«Le but est d’être fiers ce que ce qu’on fait, expliquent Florence Syoen, co-associée, et Arnaud Bovin, président de la SAS Normandie Textiles, dans le cadre d’une reconversion professionnelle. Nous voulons porter un bout de textile fait en France. C’est un peu de la résistance. Ca a un vrai sens. Chaque chaussette passe entre nos mains. On en est les premiers fans».
Gaies et atypiques
Depuis quelques semaines, ce duo de touches à tout a lancé deux collections de chaussettes unisexe. La première «Pied-roi», dédiée aux territoires locaux, comprend notamment une gamme dédiée aux communes du trait de côte. Comme Eu avec son château, sa collégiale, sa forêt, ses fleurs de lys et son drapeau de la Normandie, Le Tréport et ses bateaux de pêche ou les phoques de la baie de Somme. Dans les terres, la vallée de la Bresle avec son souffleur de verre rend hommage à la tradition verrière. La seconde «Lulu-Berlue» se veut plus malicieuse avec des motifs de sirène, licorne ou de porte-bonheur.
«On avait envie de chaussettes gaies et atypiques, confie le couple. Ce sont des articles du quotidien que l’on peut décliner à l’infini. On a tous un regard bienveillant envers elles.
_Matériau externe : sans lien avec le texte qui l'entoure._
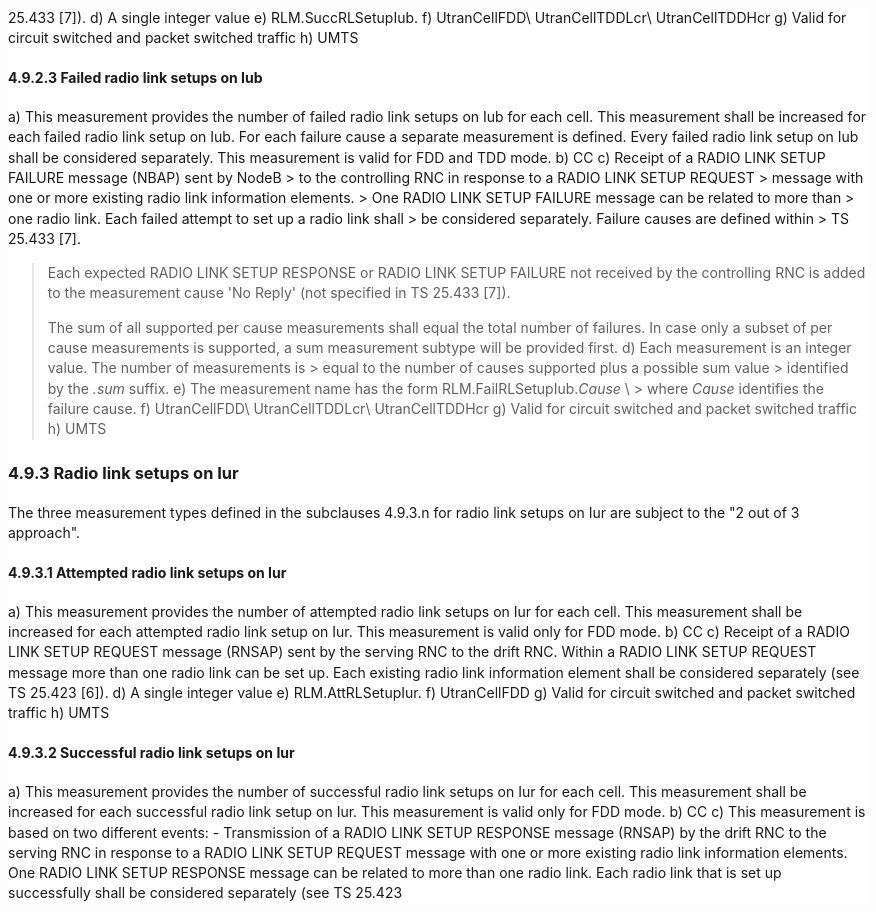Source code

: 25.433 [7]).
d) A single integer value
e) RLM.SuccRLSetupIub.
f) UtranCellFDD\ UtranCellTDDLcr\ UtranCellTDDHcr
g) Valid for circuit switched and packet switched traffic
h) UMTS
#### 4.9.2.3 Failed radio link setups on Iub
a) This measurement provides the number of failed radio link setups on Iub for
each cell. This measurement shall be increased for each failed radio link
setup on Iub. For each failure cause a separate measurement is defined. Every
failed radio link setup on Iub shall be considered separately. This
measurement is valid for FDD and TDD mode.
b) CC
c) Receipt of a RADIO LINK SETUP FAILURE message (NBAP) sent by NodeB > to the
controlling RNC in response to a RADIO LINK SETUP REQUEST > message with one
or more existing radio link information elements. > One RADIO LINK SETUP
FAILURE message can be related to more than > one radio link. Each failed
attempt to set up a radio link shall > be considered separately. Failure
causes are defined within > TS 25.433 [7].
> Each expected RADIO LINK SETUP RESPONSE or RADIO LINK SETUP FAILURE not
> received by the controlling RNC is added to the measurement cause \'No
> Reply\' (not specified in TS 25.433 [7]).
>
> The sum of all supported per cause measurements shall equal the total number
> of failures. In case only a subset of per cause measurements is supported, a
> sum measurement subtype will be provided first.
d) Each measurement is an integer value. The number of measurements is > equal
to the number of causes supported plus a possible sum value > identified by
the _.sum_ suffix.
e) The measurement name has the form RLM.FailRLSetupIub._Cause_ \ > where
_Cause_ identifies the failure cause.
f) UtranCellFDD\ UtranCellTDDLcr\ UtranCellTDDHcr
g) Valid for circuit switched and packet switched traffic
h) UMTS
### 4.9.3 Radio link setups on Iur
The three measurement types defined in the subclauses 4.9.3.n for radio link
setups on Iur are subject to the \"2 out of 3 approach\".
#### 4.9.3.1 Attempted radio link setups on Iur
a) This measurement provides the number of attempted radio link setups on Iur
for each cell. This measurement shall be increased for each attempted radio
link setup on Iur. This measurement is valid only for FDD mode.
b) CC
c) Receipt of a RADIO LINK SETUP REQUEST message (RNSAP) sent by the serving
RNC to the drift RNC. Within a RADIO LINK SETUP REQUEST message more than one
radio link can be set up. Each existing radio link information element shall
be considered separately (see TS 25.423 [6]).
d) A single integer value
e) RLM.AttRLSetupIur.
f) UtranCellFDD
g) Valid for circuit switched and packet switched traffic
h) UMTS
#### 4.9.3.2 Successful radio link setups on Iur
a) This measurement provides the number of successful radio link setups on Iur
for each cell. This measurement shall be increased for each successful radio
link setup on Iur. This measurement is valid only for FDD mode.
b) CC
c) This measurement is based on two different events:
\- Transmission of a RADIO LINK SETUP RESPONSE message (RNSAP) by the drift
RNC to the serving RNC in response to a RADIO LINK SETUP REQUEST message with
one or more existing radio link information elements. One RADIO LINK SETUP
RESPONSE message can be related to more than one radio link. Each radio link
that is set up successfully shall be considered separately (see TS 25.423
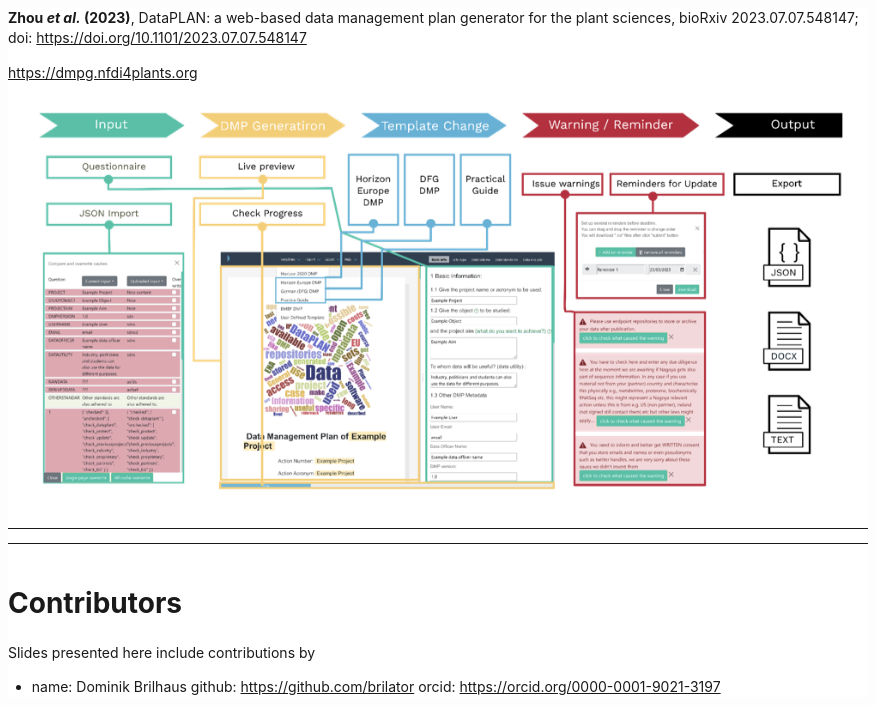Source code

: <span class="reference">**Zhou *et al.* (2023)**, DataPLAN: a web-based data management plan generator for the plant sciences, bioRxiv 2023.07.07.548147; doi: https://doi.org/10.1101/2023.07.07.548147 </span>

https://dmpg.nfdi4plants.org

![w:800](././../../../img/zhou2023-dataplan.png)

---

---

# Contributors

Slides presented here include contributions by

- name: Dominik Brilhaus
  github: https://github.com/brilator
  orcid: https://orcid.org/0000-0001-9021-3197
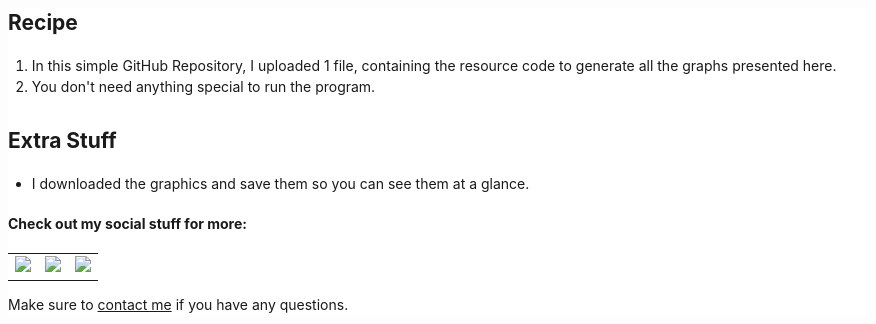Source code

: <h2 align="left">Recipe</h2>

1. In this simple GitHub Repository, I uploaded 1 file, containing the resource code to generate all the graphs presented here.
2. You don't need anything special to run the program.

<h2 align="left">Extra Stuff</h3>

- I downloaded the graphics and save them so you can see them at a glance.

#### Check out my social stuff for more:


<table>
    <tbody>
        <tr>
            </a></td>
            <td><a href="https://www.linkedin.com/in/hibrantapia/">
            <img height="50" src="https://www.vectorlogo.zone/logos/linkedin/linkedin-ar21.svg" />
            </a></td>
            <td><a href="https://twitter.com/HibranTapia">
            <img height="50" src="https://www.vectorlogo.zone/logos/twitter/twitter-ar21.svg" />
            </a></td>
            <td><a href="https://medium.com/@hibrantapia">
            <img height="50" src="https://www.vectorlogo.zone/logos/medium/medium-ar21.svg" />
            </a></td>
        </tr>
    </tbody>
</table>

Make sure to [contact me](https://github.com/hibrantapia) if you have any questions.
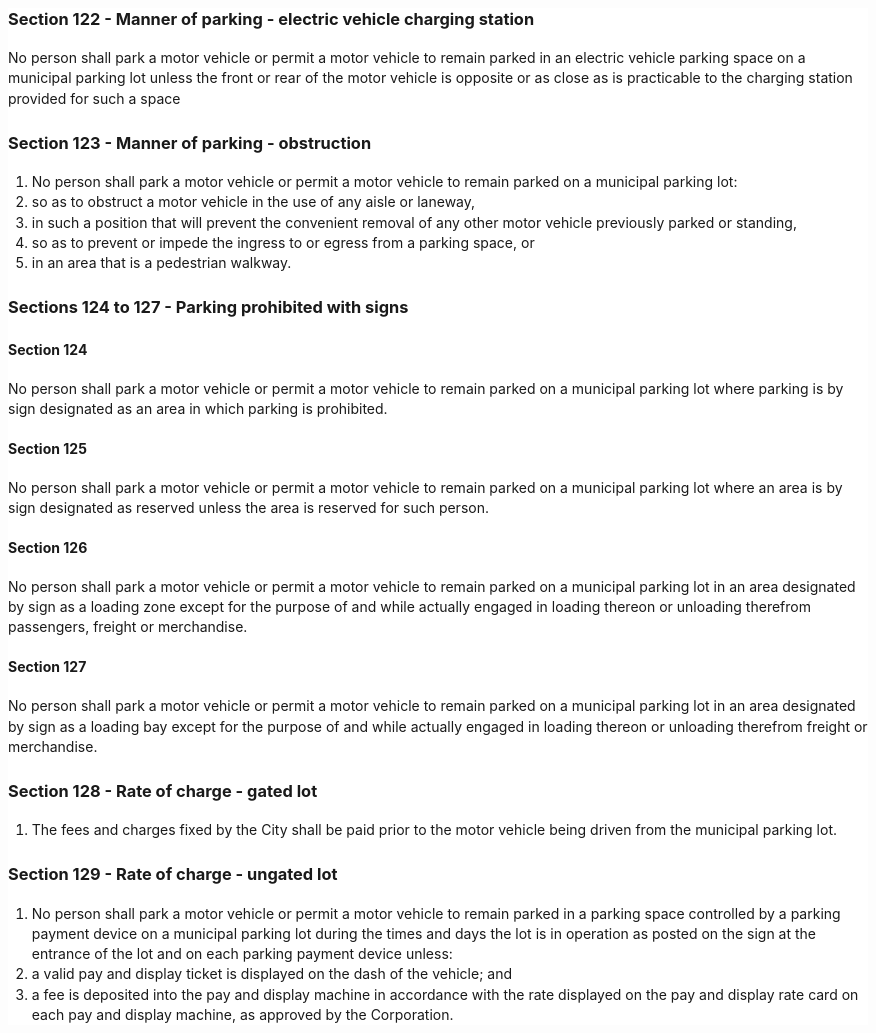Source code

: ### Section 122 - Manner of parking - electric vehicle charging station

No person shall park a motor vehicle or permit a motor vehicle to remain parked in an electric vehicle parking space on a municipal parking lot unless the front or rear of the motor vehicle is opposite or as close as is practicable to the charging station provided for such a space
### Section 123 - Manner of parking - obstruction

1. No person shall park a motor vehicle or permit a motor vehicle to remain parked on a municipal parking lot:
  1. so as to obstruct a motor vehicle in the use of any aisle or laneway,
  1. in such a position that will prevent the convenient removal of any other motor vehicle previously parked or standing,
  1. so as to prevent or impede the ingress to or egress from a parking space, or
  1. in an area that is a pedestrian walkway.

### Sections 124 to 127 - Parking prohibited with signs

#### Section 124

No person shall park a motor vehicle or permit a motor vehicle to remain parked on a municipal parking lot where parking is by sign designated as an area in which parking is prohibited.
#### Section 125

No person shall park a motor vehicle or permit a motor vehicle to remain parked on a municipal parking lot where an area is by sign designated as reserved unless the area is reserved for such person.
#### Section 126

No person shall park a motor vehicle or permit a motor vehicle to remain parked on a municipal parking lot in an area designated by sign as a loading zone except for the purpose of and while actually engaged in loading thereon or unloading therefrom passengers, freight or merchandise.
#### Section 127

No person shall park a motor vehicle or permit a motor vehicle to remain parked on a municipal parking lot in an area designated by sign as a loading bay except for the purpose of and while actually engaged in loading thereon or unloading therefrom freight or merchandise.
### Section 128 - Rate of charge - gated lot

1. The fees and charges fixed by the City shall be paid prior to the motor vehicle being driven from the municipal parking lot.

### Section 129 - Rate of charge - ungated lot

1. No person shall park a motor vehicle or permit a motor vehicle to remain parked in a parking space controlled by a parking payment device on a municipal parking lot during the times and days the lot is in operation as posted on the sign at the entrance of the lot and on each parking payment device unless:
  1. a valid pay and display ticket is displayed on the dash of the vehicle; and
  1. a fee is deposited into the pay and display machine in accordance with the rate displayed on the pay and display rate card on each pay and display machine, as approved by the Corporation.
Les dessins sont réalisés sur un logiciel. On part de zéro. Il faut beaucoup d’essais et de corrections, notamment de couleur, avant de parvenir à un produit qui nous satisfait. Au total, nous proposons une vingtaine de modèles unisexe de tailles 38-40 et 41-43».
Déjà un beau succès
Florence Syoen et Arnaud Bovin ont installé leurs quatre machines de tricotage dans une partie d’un local qui abritait une fonderie. Quant aux fils utilisés, ils sont en coton, en polyamide et en élasthanne. Chaque paire semi-artisanale est fabriquée en petite série. Le couple peut déjà compter sur trois revendeurs : Le Rafia des Merveilles à Eu, Villa Savoie à Mers-les-Bains et la Fromagerie d’Ault.
Et le succès est déjà là. «Ca plait beaucoup par les couleurs joyeuses et l’originalité. Cela fait de jolis cadeaux souvenirs», assure le couple, qui projette de créer une boutique en ligne. Florence Syoen et Arnaud Bovin sont à la recherche d’autres revendeurs locaux. Ils ont déjà reçu des demandes d’entreprises et aussi de revendeurs installés sur des sites touristiques importants de France : «Nous entendons d’abord nous concentrer sur notre territoire, confient-ils. Nous avançons pas à pas, de façon prudente. Le but est de nous développer et de recruter par la suite».